● Records:

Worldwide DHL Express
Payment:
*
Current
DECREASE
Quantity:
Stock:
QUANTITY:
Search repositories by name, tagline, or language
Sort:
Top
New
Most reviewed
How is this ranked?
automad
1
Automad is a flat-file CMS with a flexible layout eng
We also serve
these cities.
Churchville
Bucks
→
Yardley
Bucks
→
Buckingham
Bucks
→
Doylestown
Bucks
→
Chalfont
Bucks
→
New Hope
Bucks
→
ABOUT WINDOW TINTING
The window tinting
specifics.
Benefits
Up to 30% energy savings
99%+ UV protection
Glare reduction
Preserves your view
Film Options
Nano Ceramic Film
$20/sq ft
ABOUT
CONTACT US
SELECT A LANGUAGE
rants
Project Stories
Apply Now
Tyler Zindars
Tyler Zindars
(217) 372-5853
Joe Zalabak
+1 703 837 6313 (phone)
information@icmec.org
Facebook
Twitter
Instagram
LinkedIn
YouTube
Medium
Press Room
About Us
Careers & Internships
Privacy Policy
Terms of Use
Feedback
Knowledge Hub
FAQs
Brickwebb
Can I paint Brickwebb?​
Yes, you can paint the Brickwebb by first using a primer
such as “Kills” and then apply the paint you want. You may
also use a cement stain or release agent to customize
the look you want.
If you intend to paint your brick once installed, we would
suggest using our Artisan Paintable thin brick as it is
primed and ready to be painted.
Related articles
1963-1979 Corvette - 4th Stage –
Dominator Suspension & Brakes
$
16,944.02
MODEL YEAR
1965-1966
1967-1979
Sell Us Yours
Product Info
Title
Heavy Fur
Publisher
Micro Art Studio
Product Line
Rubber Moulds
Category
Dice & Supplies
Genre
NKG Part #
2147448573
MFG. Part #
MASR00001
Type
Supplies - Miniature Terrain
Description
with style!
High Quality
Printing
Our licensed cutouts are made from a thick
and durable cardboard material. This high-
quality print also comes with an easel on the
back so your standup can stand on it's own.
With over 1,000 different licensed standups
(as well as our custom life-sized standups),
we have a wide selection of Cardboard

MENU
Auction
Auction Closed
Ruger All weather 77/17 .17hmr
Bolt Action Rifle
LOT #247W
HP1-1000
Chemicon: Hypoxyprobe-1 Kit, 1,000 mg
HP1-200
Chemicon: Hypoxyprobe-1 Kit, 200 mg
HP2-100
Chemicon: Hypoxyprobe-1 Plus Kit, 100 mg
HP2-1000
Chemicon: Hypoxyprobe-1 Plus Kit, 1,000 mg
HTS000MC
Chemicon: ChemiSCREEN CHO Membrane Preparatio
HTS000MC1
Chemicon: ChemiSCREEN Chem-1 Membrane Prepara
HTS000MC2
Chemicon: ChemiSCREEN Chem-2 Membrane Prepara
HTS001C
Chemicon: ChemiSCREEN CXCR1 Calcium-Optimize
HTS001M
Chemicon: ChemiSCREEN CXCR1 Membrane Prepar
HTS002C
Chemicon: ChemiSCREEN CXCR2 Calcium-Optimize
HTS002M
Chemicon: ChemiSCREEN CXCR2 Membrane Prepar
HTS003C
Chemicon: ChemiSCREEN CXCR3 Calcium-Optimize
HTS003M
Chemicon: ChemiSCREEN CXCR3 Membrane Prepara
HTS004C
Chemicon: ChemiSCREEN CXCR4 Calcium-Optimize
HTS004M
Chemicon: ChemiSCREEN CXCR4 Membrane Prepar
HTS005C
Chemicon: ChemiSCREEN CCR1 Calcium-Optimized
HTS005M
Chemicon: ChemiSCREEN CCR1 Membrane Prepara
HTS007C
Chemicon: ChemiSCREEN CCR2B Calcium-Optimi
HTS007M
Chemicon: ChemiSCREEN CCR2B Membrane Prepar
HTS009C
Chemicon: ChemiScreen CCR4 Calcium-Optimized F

● Exercise description: Rewrite the entries so that each "Bucks" becomes "Bucks County". Leave everything else unchanged.

● Finished task:
Worldwide DHL Express
Payment:
*
Current
DECREASE
Quantity:
Stock:
QUANTITY:
Search repositories by name, tagline, or language
Sort:
Top
New
Most reviewed
How is this ranked?
automad
1
Automad is a flat-file CMS with a flexible layout eng
We also serve
these cities.
Churchville
Bucks County
→
Yardley
Bucks County
→
Buckingham
Bucks County
→
Doylestown
Bucks County
→
Chalfont
Bucks County
→
New Hope
Bucks County
→
ABOUT WINDOW TINTING
The window tinting
specifics.
Benefits
Up to 30% energy savings
99%+ UV protection
Glare reduction
Preserves your view
Film Options
Nano Ceramic Film
$20/sq ft
ABOUT
CONTACT US
SELECT A LANGUAGE
rants
Project Stories
Apply Now
Tyler Zindars
Tyler Zindars
(217) 372-5853
Joe Zalabak
+1 703 837 6313 (phone)
information@icmec.org
Facebook
Twitter
Instagram
LinkedIn
YouTube
Medium
Press Room
About Us
Careers & Internships
Privacy Policy
Terms of Use
Feedback
Knowledge Hub
FAQs
Brickwebb
Can I paint Brickwebb?​
Yes, you can paint the Brickwebb by first using a primer
such as “Kills” and then apply the paint you want. You may
also use a cement stain or release agent to customize
the look you want.
If you intend to paint your brick once installed, we would
suggest using our Artisan Paintable thin brick as it is
primed and ready to be painted.
Related articles
1963-1979 Corvette - 4th Stage –
Dominator Suspension & Brakes
$
16,944.02
MODEL YEAR
1965-1966
1967-1979
Sell Us Yours
Product Info
Title
Heavy Fur
Publisher
Micro Art Studio
Product Line
Rubber Moulds
Category
Dice & Supplies
Genre
NKG Part #
2147448573
MFG. Part #
MASR00001
Type
Supplies - Miniature Terrain
Description
with style!
High Quality
Printing
Our licensed cutouts are made from a thick
and durable cardboard material. This high-
quality print also comes with an easel on the
back so your standup can stand on it's own.
With over 1,000 different licensed standups
(as well as our custom life-sized standups),
we have a wide selection of Cardboard

MENU
Auction
Auction Closed
Ruger All weather 77/17 .17hmr
Bolt Action Rifle
LOT #247W
HP1-1000
Chemicon: Hypoxyprobe-1 Kit, 1,000 mg
HP1-200
Chemicon: Hypoxyprobe-1 Kit, 200 mg
HP2-100
Chemicon: Hypoxyprobe-1 Plus Kit, 100 mg
HP2-1000
Chemicon: Hypoxyprobe-1 Plus Kit, 1,000 mg
HTS000MC
Chemicon: ChemiSCREEN CHO Membrane Preparatio
HTS000MC1
Chemicon: ChemiSCREEN Chem-1 Membrane Prepara
HTS000MC2
Chemicon: ChemiSCREEN Chem-2 Membrane Prepara
HTS001C
Chemicon: ChemiSCREEN CXCR1 Calcium-Optimize
HTS001M
Chemicon: ChemiSCREEN CXCR1 Membrane Prepar
HTS002C
Chemicon: ChemiSCREEN CXCR2 Calcium-Optimize
HTS002M
Chemicon: ChemiSCREEN CXCR2 Membrane Prepar
HTS003C
Chemicon: ChemiSCREEN CXCR3 Calcium-Optimize
HTS003M
Chemicon: ChemiSCREEN CXCR3 Membrane Prepara
HTS004C
Chemicon: ChemiSCREEN CXCR4 Calcium-Optimize
HTS004M
Chemicon: ChemiSCREEN CXCR4 Membrane Prepar
HTS005C
Chemicon: ChemiSCREEN CCR1 Calcium-Optimized
HTS005M
Chemicon: ChemiSCREEN CCR1 Membrane Prepara
HTS007C
Chemicon: ChemiSCREEN CCR2B Calcium-Optimi
HTS007M
Chemicon: ChemiSCREEN CCR2B Membrane Prepar
HTS009C
Chemicon: ChemiScreen CCR4 Calcium-Optimized F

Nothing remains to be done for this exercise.